Stabilito questo, la domanda successiva è: ma possiamo ancora salvarci? La risposta è ovviamente incerta, anche se palesemente certa è invece la necessità di cambiare la rotta, e di farlo pure in fretta se vogliamo avere qualche chance di porre qualche rimedio al collasso climatico.
La ricchezza degli studi antropologici dimostra qui tutta la sua valenza strategica, perché può indicare alcune vie da percorrere attingendo alle esperienze di popolazioni che hanno soggettivizzato il rapporto con la Natura, ignorando i condizionamenti di “specie” in quanto capaci di ascoltare, interpretare, condividere e vivere i significati del diversamente umano, rinegoziando il rapporto con la Natura.

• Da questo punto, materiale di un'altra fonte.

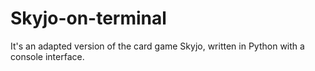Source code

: # Skyjo-on-terminal
It's an adapted version of the card game Skyjo, written in Python with a console interface.
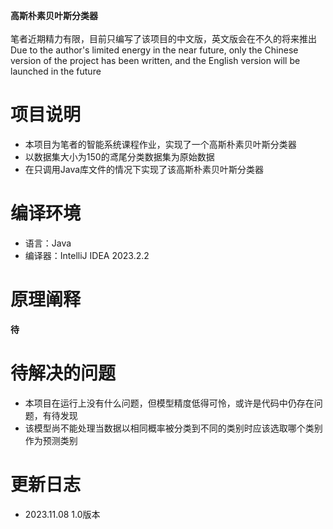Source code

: **高斯朴素贝叶斯分类器**<br />
<br />笔者近期精力有限，目前只编写了该项目的中文版，英文版会在不久的将来推出
<br />Due to the author's limited energy in the near future, only the Chinese version of the project has been written, and the English version will be launched in the future

# 项目说明

<ul>
    <li>本项目为笔者的智能系统课程作业，实现了一个高斯朴素贝叶斯分类器</li>
    <li>以数据集大小为150的鸢尾分类数据集为原始数据</li>
    <li>在只调用Java库文件的情况下实现了该高斯朴素贝叶斯分类器</li>
</ul>

# 编译环境

<ul>
    <li>语言：Java</li>
    <li>编译器：IntelliJ IDEA 2023.2.2</li>
</ul>

# 原理阐释

**待**

# 待解决的问题

<ul>
    <li>本项目在运行上没有什么问题，但模型精度低得可怜，或许是代码中仍存在问题，有待发现</li>
    <li>该模型尚不能处理当数据以相同概率被分类到不同的类别时应该选取哪个类别作为预测类别</li>
</ul>

# 更新日志

<ul>
    <li>2023.11.08 1.0版本</li>
</ul>





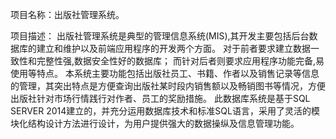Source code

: 项目名称：出版社管理系统。

项目描述：
    出版社管理系统是典型的管理信息系统(MIS),其开发主要包括后台数据库的建立和维护以及前端应用程序的开发两个方面。
对于前者要求建立数据一致性和完整性强,数据安全性好的数据库；
而针对后者则要求应用程序功能完备,易使用等特点。
本系统主要功能包括出版社员工、书籍、作者以及销售记录等信息的管理，其突出特点是方便查询出版社某时段内销售额以及畅销图书等情况，方便出版社针对市场行情践行对作者、员工的奖励措施。
此数据库系统是基于SQL SERVER 2014建立的，并充分运用数据库技术和标准SQL语言，采用了灵活的模块化结构设计方法进行设计，为用户提供强大的数据操纵及信息管理功能。
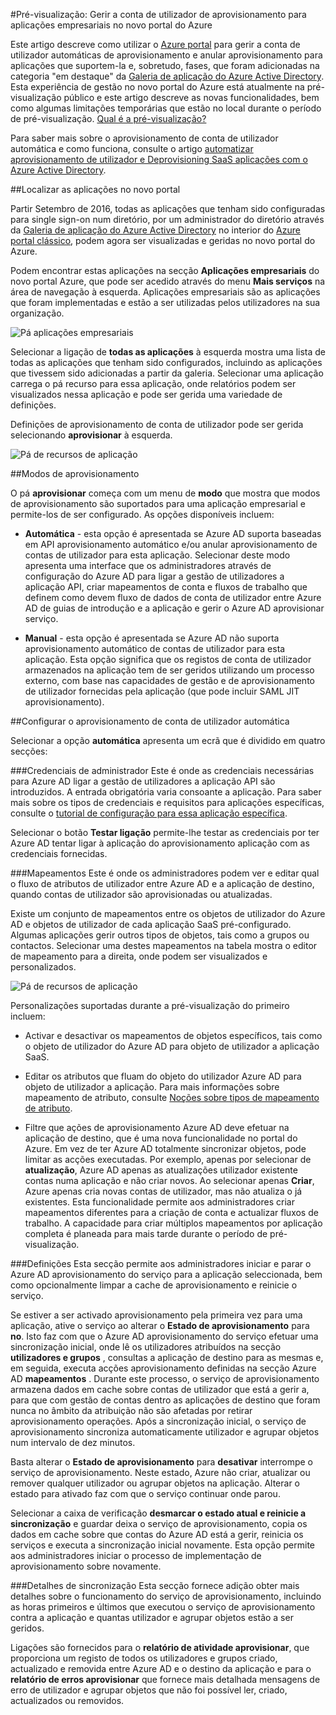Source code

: <properties
    pageTitle="Aprovisionamento de gestão de aplicações empresariais na pré-visualização do Azure Active Directory do utilizador | Microsoft Azure"
    description="Saiba como gerir o aprovisionamento de conta de utilizador para aplicações empresariais com a pré-visualização do Azure Active Directory"
    services="active-directory"
    documentationCenter=""
    authors="asmalser"
    manager="femila"
    editor=""/>

<tags
    ms.service="active-directory"
    ms.devlang="na"
    ms.topic="article"
    ms.tgt_pltfrm="na"
    ms.workload="identity"
    ms.date="09/12/2016"
    ms.author="asmalser"/>

#<a name="preview-managing-user-account-provisioning-for-enterprise-apps-in-the-new-azure-portal"></a>Pré-visualização: Gerir a conta de utilizador de aprovisionamento para aplicações empresariais no novo portal do Azure

Este artigo descreve como utilizar o [Azure portal](https://portal.azure.com) para gerir a conta de utilizador automáticas de aprovisionamento e anular aprovisionamento para aplicações que suportem-la e, sobretudo, fases, que foram adicionadas na categoria "em destaque" da [Galeria de aplicação do Azure Active Directory](active-directory-appssoaccess-whatis.md#get-started-with-the-azure-ad-application-gallery). Esta experiência de gestão no novo portal do Azure está atualmente na pré-visualização público e este artigo descreve as novas funcionalidades, bem como algumas limitações temporárias que estão no local durante o período de pré-visualização. [Qual é a pré-visualização?](active-directory-preview-explainer.md)

Para saber mais sobre o aprovisionamento de conta de utilizador automática e como funciona, consulte o artigo [automatizar aprovisionamento de utilizador e Deprovisioning SaaS aplicações com o Azure Active Directory](active-directory-saas-app-provisioning.md).

##<a name="finding-your-apps-in-the-new-portal"></a>Localizar as aplicações no novo portal

Partir Setembro de 2016, todas as aplicações que tenham sido configuradas para single sign-on num diretório, por um administrador do diretório através da [Galeria de aplicação do Azure Active Directory](active-directory-appssoaccess-whatis.md#get-started-with-the-azure-ad-application-gallery) no interior do [Azure portal clássico](https://manage.windowsazure.com), podem agora ser visualizadas e geridas no novo portal do Azure.

Podem encontrar estas aplicações na secção **Aplicações empresariais** do novo portal Azure, que pode ser acedido através do menu **Mais serviços** na área de navegação à esquerda. Aplicações empresariais são as aplicações que foram implementadas e estão a ser utilizadas pelos utilizadores na sua organização.

![Pá aplicações empresariais][0]

Selecionar a ligação de **todas as aplicações** à esquerda mostra uma lista de todas as aplicações que tenham sido configurados, incluindo as aplicações que tivessem sido adicionadas a partir da galeria. Selecionar uma aplicação carrega o pá recurso para essa aplicação, onde relatórios podem ser visualizados nessa aplicação e pode ser gerida uma variedade de definições.

Definições de aprovisionamento de conta de utilizador pode ser gerida selecionando **aprovisionar** à esquerda.

![Pá de recursos de aplicação][1]


##<a name="provisioning-modes"></a>Modos de aprovisionamento

O pá **aprovisionar** começa com um menu de **modo** que mostra que modos de aprovisionamento são suportados para uma aplicação empresarial e permite-los de ser configurado. As opções disponíveis incluem:

* **Automática** - esta opção é apresentada se Azure AD suporta baseadas em API aprovisionamento automático e/ou anular aprovisionamento de contas de utilizador para esta aplicação. Selecionar deste modo apresenta uma interface que os administradores através de configuração do Azure AD para ligar a gestão de utilizadores a aplicação API, criar mapeamentos de conta e fluxos de trabalho que definem como devem fluxo de dados de conta de utilizador entre Azure AD de guias de introdução e a aplicação e gerir o Azure AD aprovisionar serviço.

* **Manual** - esta opção é apresentada se Azure AD não suporta aprovisionamento automático de contas de utilizador para esta aplicação. Esta opção significa que os registos de conta de utilizador armazenados na aplicação tem de ser geridos utilizando um processo externo, com base nas capacidades de gestão e de aprovisionamento de utilizador fornecidas pela aplicação (que pode incluir SAML JIT aprovisionamento).


##<a name="configuring-automatic-user-account-provisioning"></a>Configurar o aprovisionamento de conta de utilizador automática

Selecionar a opção **automática** apresenta um ecrã que é dividido em quatro secções:

###<a name="admin-credentials"></a>Credenciais de administrador
Este é onde as credenciais necessárias para Azure AD ligar a gestão de utilizadores a aplicação API são introduzidos. A entrada obrigatória varia consoante a aplicação. Para saber mais sobre os tipos de credenciais e requisitos para aplicações específicas, consulte o [tutorial de configuração para essa aplicação específica](active-directory-saas-app-provisioning.md#list-of-apps-that-support-automated-user-provisioning).

Selecionar o botão **Testar ligação** permite-lhe testar as credenciais por ter Azure AD tentar ligar à aplicação do aprovisionamento aplicação com as credenciais fornecidas.

###<a name="mappings"></a>Mapeamentos
Este é onde os administradores podem ver e editar qual o fluxo de atributos de utilizador entre Azure AD e a aplicação de destino, quando contas de utilizador são aprovisionadas ou atualizadas.

Existe um conjunto de mapeamentos entre os objetos de utilizador do Azure AD e objetos de utilizador de cada aplicação SaaS pré-configurado. Algumas aplicações gerir outros tipos de objetos, tais como a grupos ou contactos. Selecionar uma destes mapeamentos na tabela mostra o editor de mapeamento para a direita, onde podem ser visualizados e personalizados.

![Pá de recursos de aplicação][2]

Personalizações suportadas durante a pré-visualização do primeiro incluem:

* Activar e desactivar os mapeamentos de objetos específicos, tais como o objeto de utilizador do Azure AD para objeto de utilizador a aplicação SaaS.

* Editar os atributos que fluam do objeto do utilizador Azure AD para objeto de utilizador a aplicação. Para mais informações sobre mapeamento de atributo, consulte [Noções sobre tipos de mapeamento de atributo](active-directory-saas-customizing-attribute-mappings.md#understanding-attribute-mapping-types).

* Filtre que ações de aprovisionamento Azure AD deve efetuar na aplicação de destino, que é uma nova funcionalidade no portal do Azure. Em vez de ter Azure AD totalmente sincronizar objetos, pode limitar as acções executadas. Por exemplo, apenas por selecionar de **atualização**, Azure AD apenas as atualizações utilizador existente contas numa aplicação e não criar novos. Ao selecionar apenas **Criar**, Azure apenas cria novas contas de utilizador, mas não atualiza o já existentes. Esta funcionalidade permite aos administradores criar mapeamentos diferentes para a criação de conta e actualizar fluxos de trabalho. A capacidade para criar múltiplos mapeamentos por aplicação completa é planeada para mais tarde durante o período de pré-visualização.

###<a name="settings"></a>Definições
Esta secção permite aos administradores iniciar e parar o Azure AD aprovisionamento do serviço para a aplicação seleccionada, bem como opcionalmente limpar a cache de aprovisionamento e reinicie o serviço.

Se estiver a ser activado aprovisionamento pela primeira vez para uma aplicação, ative o serviço ao alterar o **Estado de aprovisionamento** para **no**. Isto faz com que o Azure AD aprovisionamento do serviço efetuar uma sincronização inicial, onde lê os utilizadores atribuídos na secção **utilizadores e grupos** , consultas a aplicação de destino para as mesmas e, em seguida, executa acções aprovisionamento definidas na secção Azure AD **mapeamentos** . Durante este processo, o serviço de aprovisionamento armazena dados em cache sobre contas de utilizador que está a gerir a, para que com gestão de contas dentro as aplicações de destino que foram nunca no âmbito da atribuição não são afetadas por retirar aprovisionamento operações. Após a sincronização inicial, o serviço de aprovisionamento sincroniza automaticamente utilizador e agrupar objetos num intervalo de dez minutos.

Basta alterar o **Estado de aprovisionamento** para **desativar** interrompe o serviço de aprovisionamento. Neste estado, Azure não criar, atualizar ou remover qualquer utilizador ou agrupar objetos na aplicação. Alterar o estado para ativado faz com que o serviço continuar onde parou.

Selecionar a caixa de verificação **desmarcar o estado atual e reinicie a sincronização** e guardar deixa o serviço de aprovisionamento, copia os dados em cache sobre que contas do Azure AD está a gerir, reinicia os serviços e executa a sincronização inicial novamente. Esta opção permite aos administradores iniciar o processo de implementação de aprovisionamento sobre novamente.

###<a name="synchronization-details"></a>Detalhes de sincronização
Esta secção fornece adição obter mais detalhes sobre o funcionamento do serviço de aprovisionamento, incluindo as horas primeiros e últimos que executou o serviço de aprovisionamento contra a aplicação e quantas utilizador e agrupar objetos estão a ser geridos.

Ligações são fornecidos para o **relatório de atividade aprovisionar**, que proporciona um registo de todos os utilizadores e grupos criado, actualizado e removida entre Azure AD e o destino da aplicação e para o **relatório de erros aprovisionar** que fornece mais detalhada mensagens de erro de utilizador e agrupar objetos que não foi possível ler, criado, actualizados ou removidos. 

[0]: ./media/active-directory-enterprise-apps-manage-provisioning/enterprise-apps-blade.PNG
[1]: ./media/active-directory-enterprise-apps-manage-provisioning/enterprise-apps-provisioning.PNG
[2]: ./media/active-directory-enterprise-apps-manage-provisioning/enterprise-apps-provisioning-mapping.PNG
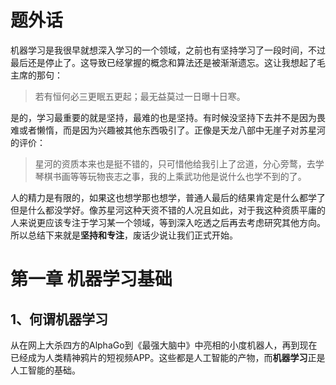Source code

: # 题外话

机器学习是我很早就想深入学习的一个领域，之前也有坚持学习了一段时间，不过最后还是停止了。这导致已经掌握的概念和算法还是被渐渐遗忘。这让我想起了毛主席的那句：

> 若有恒何必三更眠五更起；最无益莫过一日曝十日寒。

是的，学习最重要的就是坚持，最难的也是坚持。有时候没坚持下去并不是因为畏难或者懒惰，而是因为兴趣被其他东西吸引了。正像是天龙八部中无崖子对苏星河的评价：

> 星河的资质本来也是挺不错的，只可惜他给我引上了岔道，分心旁鹜，去学琴棋书画等等玩物丧志之事，我的上乘武功他是说什么也学不到的了。

人的精力是有限的，如果这也想学那也想学，普通人最后的结果肯定是什么都学了但是什么都没学好。像苏星河这种天资不错的人况且如此，对于我这种资质平庸的人来说更应该专注于学习某一个领域，等到深入吃透之后再去考虑研究其他方向。所以总结下来就是**坚持和专注**，废话少说让我们正式开始。

# 第一章 机器学习基础

## 1、何谓机器学习

从在网上大杀四方的AlphaGo到《最强大脑中》中亮相的小度机器人，再到现在已经成为人类精神鸦片的短视频APP。这些都是人工智能的产物，而**机器学习**正是人工智能的基础。

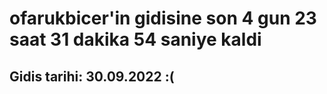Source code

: # ofarukbicer'in gidisine son 4 gun 23 saat 31 dakika 54 saniye kaldi

## Gidis tarihi: 30.09.2022 :(
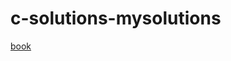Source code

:# c-solutions-mysolutions

[book](https://www.amazon.ca/Programming-Modern-Approach-K-King-dp-0393979504/dp/0393979504/ref=dp_ob_title_bk)
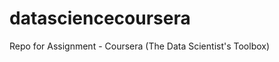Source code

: datasciencecoursera
===================

Repo for Assignment - Coursera (The Data Scientist's Toolbox)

Il primo passo è cominciare a rispettarne le molteplicità di esistenza, secondo una visione che ci trova figli – tutti allo stesso modo – degli stessi genitori, parte paritaria che discende della grande famiglia dell’Universo. Sentirsi parte di una stessa famiglia, sentirsi quindi Natura, ci porta a mettere in pratica piccoli gesti quotidiani che, apparentemente irrilevanti, sono invece fondanti un nuovo ordine di idee: e si tratta di proposte allo stesso tempo concettualmente rivoluzionarie ma di semplicità quasi imbarazzante, che mette a disagio per non averci pensato prima, azioni da mettere in pratica nella quotidianità del “qui e ora”. Prendiamone coscienza.
I temi trattati durante la lezione che Staid – anzi, in realtà molto di più – sono contenuti nel libro “Essere Natura” pubblicato nel 2022 da UTET nella collana dedicata ai “Dialoghi di Pistoia”
Andrea Staid è docente di Antropologia culturale e visuale presso la Naba di Milano, di Antropologia culturale all’Università statale di Genova, di Letterature comparate all’Università Insubria e ricercatore all’Universidad de Granada. Dirige per Meltemi la collana Biblioteca/Antropologia.
Ha scritto: I dannati della metropoli (Milieu, 2014), Gli arditi del popolo (Milieu, 2015), Le nostre braccia (Milieu, 2015), Abitare illegale (Milieu, 2017), Senza Confini (Milieu, 2018), Contro la gerarchia e il dominio (Meltemi, 2018), Dis-integrati (Nottetempo, 2020), La casa vivente (ADD, 2021), Essere natura (UTET, 2022). I suoi libri sono tradotti in Grecia, Germania, Spagna, Cina, Portogallo, Cile. Collabora con diverse testate giornalistiche tra le quali Il Tascabile e Left.